***** Extrait choisi *****

Tout a commencé à l’occasion d’une banale soirée télé : le 27 mars dernier, aux alentours de 23h00, confortablement allongé sur un canapé-lit dans la banlieue de Toulouse, je quitte France 2 sans raison particulière pour rejoindre France 3. Là, à l’écran, de drôles d’images captent immédiatement l’attention : une enfant, filmée de dos et la tête enfouie sous un grand bonnet noir, réalise au feutre des dessins sanguinolents d’une puissance inquiétante. Sur le papier, des gens se font distinctement torturer par d’étranges personnages habillés de grandes tuniques. On croirait des esquisses de gamins traumatisés par la guerre. A cette différence près que celle qui dessine n’est pas tchétchène ou bosniaque, mais française. Devant nos yeux incrédules, la jeune fille évoque les violences que lui faisait subir son père : « Y avait un endroit, à Paris, dont c’était lui le chef et il disait qu’il était un grand mage et qu’il s’appelait Boucnobour. Dans cet endroit, ils avaient de grandes robes blanches avec des bords dorés… Puis ils faisaient des prières, ils violaient des enfants, ils leur faisaient peur. Et puis y avait plusieurs autres gens aussi qui nous violaient. Ils nous endormaient avec des espèces de bouillies, puis ils nous attachaient aussi sur des tables et puis ils nous frappaient et ils nous mettaient des aiguilles auprès des yeux pour nous faire croire qu’ils voulaient nous crever les yeux. »

***** Entrées présentées *****

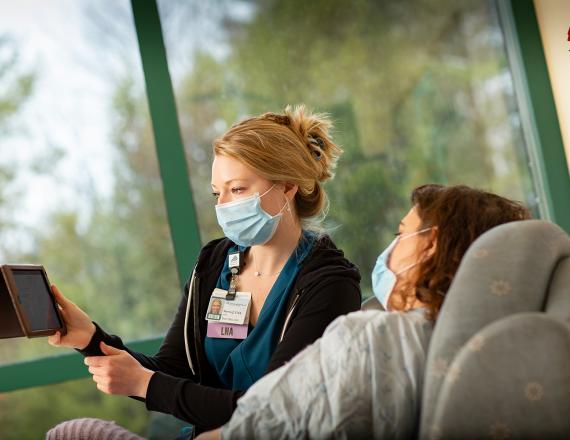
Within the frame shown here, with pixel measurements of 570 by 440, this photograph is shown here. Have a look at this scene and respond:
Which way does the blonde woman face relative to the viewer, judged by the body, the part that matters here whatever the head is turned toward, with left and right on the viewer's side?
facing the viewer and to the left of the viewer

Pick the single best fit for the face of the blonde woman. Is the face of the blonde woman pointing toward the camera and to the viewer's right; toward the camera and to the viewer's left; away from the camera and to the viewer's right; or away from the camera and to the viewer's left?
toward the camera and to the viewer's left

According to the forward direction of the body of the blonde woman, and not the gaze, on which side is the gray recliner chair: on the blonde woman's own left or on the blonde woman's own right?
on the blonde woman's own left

*****
***** Entrées présentées *****

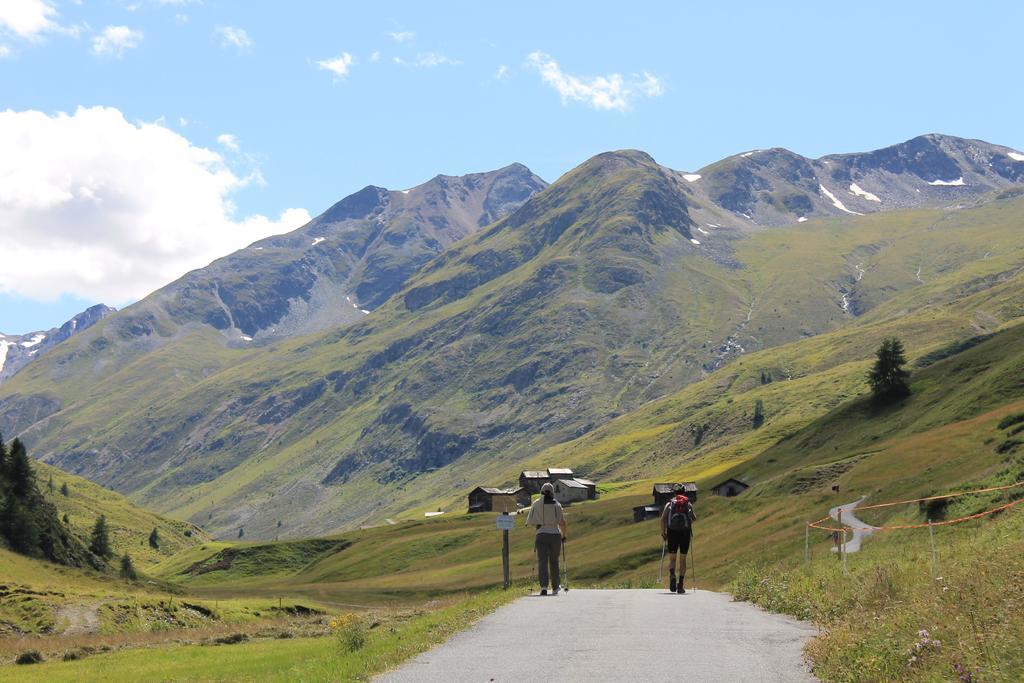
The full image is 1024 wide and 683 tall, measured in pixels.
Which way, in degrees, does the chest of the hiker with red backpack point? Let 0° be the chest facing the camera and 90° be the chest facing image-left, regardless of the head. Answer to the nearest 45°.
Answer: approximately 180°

*****

◆ **Objectif**:
Pourriez-vous poursuivre le récit de cette soirée télé, en reprenant juste après sa dernière phrase ? Ces entrées proviennent d'une autre source que l'extrait.

◆ **Votre réponse**:
> Messes noires
A peine le temps de se demander si c’est une blague ou une hallucination, que l’on se retrouve devant les images d’un autre enfant qui sanglote en racontant la même histoire. Le récit de ces frère et sœur est si insoutenable que certains téléspectateurs éteindront leur poste. D’autres iront vomir. En plus des viols, Pierre et Marie (1) expliquent que leur père les contraignait à assister à des décapitations. Avec un trouble manifeste, ils évoquent des « têtes d’enfants brûlant au bout de piques », des « boyaux » sur des tables et des « mains découpées » conservées dans des « bocaux ». Pour parachever cet atroce récit, ils dessinent un plan minutieux de l’endroit où avait lieu ces étranges messes noires : une résidence luxueuse en région parisienne avec un jardin et des sous-sols labyrinthiques. Pierre et Marie ont-ils trop lu Tintin et le Lotus bleu, comme le laisse entendre leur supposé bourreau ? Tous les experts (médecins, psychiatres, sociologues) qui interviennent dans le documentaire affirment que non : l’histoire que racontent ces enfants avec un luxe de détails est tout à fait crédible. De plus, certains faits curieux viennent accréditer leurs dires, comme ces écoutes téléphoniques réalisées par la police et que la journaliste a réussi à se procurer. On y entend leur père dialoguer avec une amie. L’amie : « Je sais pas si tu es au courant, il y a des sectes très connues qui préconisent justement des choses où les limites deviennent un peu plus floues au niveau de ce qu’il est possible de faire avec son enfant. » Le père : « Ben oui, je sais ! Attends, j’en sais quelque chose… Oui, oui, je sais tout ça ! »
Malgré tous ces éléments convergents, à l’issue d’une instruction au cours de laquelle l’avis des experts comme la parole des enfants ne sera jamais pris en compte, la justice prononce un non-lieu et autorise le père à revoir Pierre et Marie. Démontant un à un les dysfonctionnements et les manquements policiers et judiciaires, la journaliste de France 3 clôt son documentaire en évoquant l’histoire de Sylvie, une petite fille aujourd’hui âgée de 6 ans qui dit avoir subi les mêmes traitements que les deux autres enfants. Sur un jeu de photos, Sylvie reconnaît l’abuseur de Pierre et Marie qui, de leurs côtés, reconnaissent l’abuseur de Sylvie. Ainsi s’achève Paroles d’enfants, un travail digne et rare à la télévision, une contre-enquête exemplaire qui nous laisse commotionnés, avec un profond sentiment de défiance à l’égard de la justice française.

> France 3 traîne les pieds
Ce que le téléspectateur ne sait pas, c’est qu’il a bien failli ne jamais voir ces cinquante-deux minutes embarrassantes. Pour que ces affaires soient enfin énoncées sur un média audiovisuel national, il aura fallu toute l’opiniâtreté d’une journaliste au nom prédestiné : Pascale Justice. « Quand j’ai eu connaissance de l’histoire de Pierre et Marie, explique-t-elle, je me suis dit : mais qu’est-ce que c’est que ce cauchemar ? Est-ce que j’ai affaire à une bande de déjantés ou est-ce que c’est vraiment plus que ça ? Et puis, au fur et à mesure de mes investigations, je me suis rendue compte que ces phénomènes existaient à grande échelle, que des enquêteurs de la police pensaient la même chose que moi et s’intéressaient dans l’ombre à ces questions. »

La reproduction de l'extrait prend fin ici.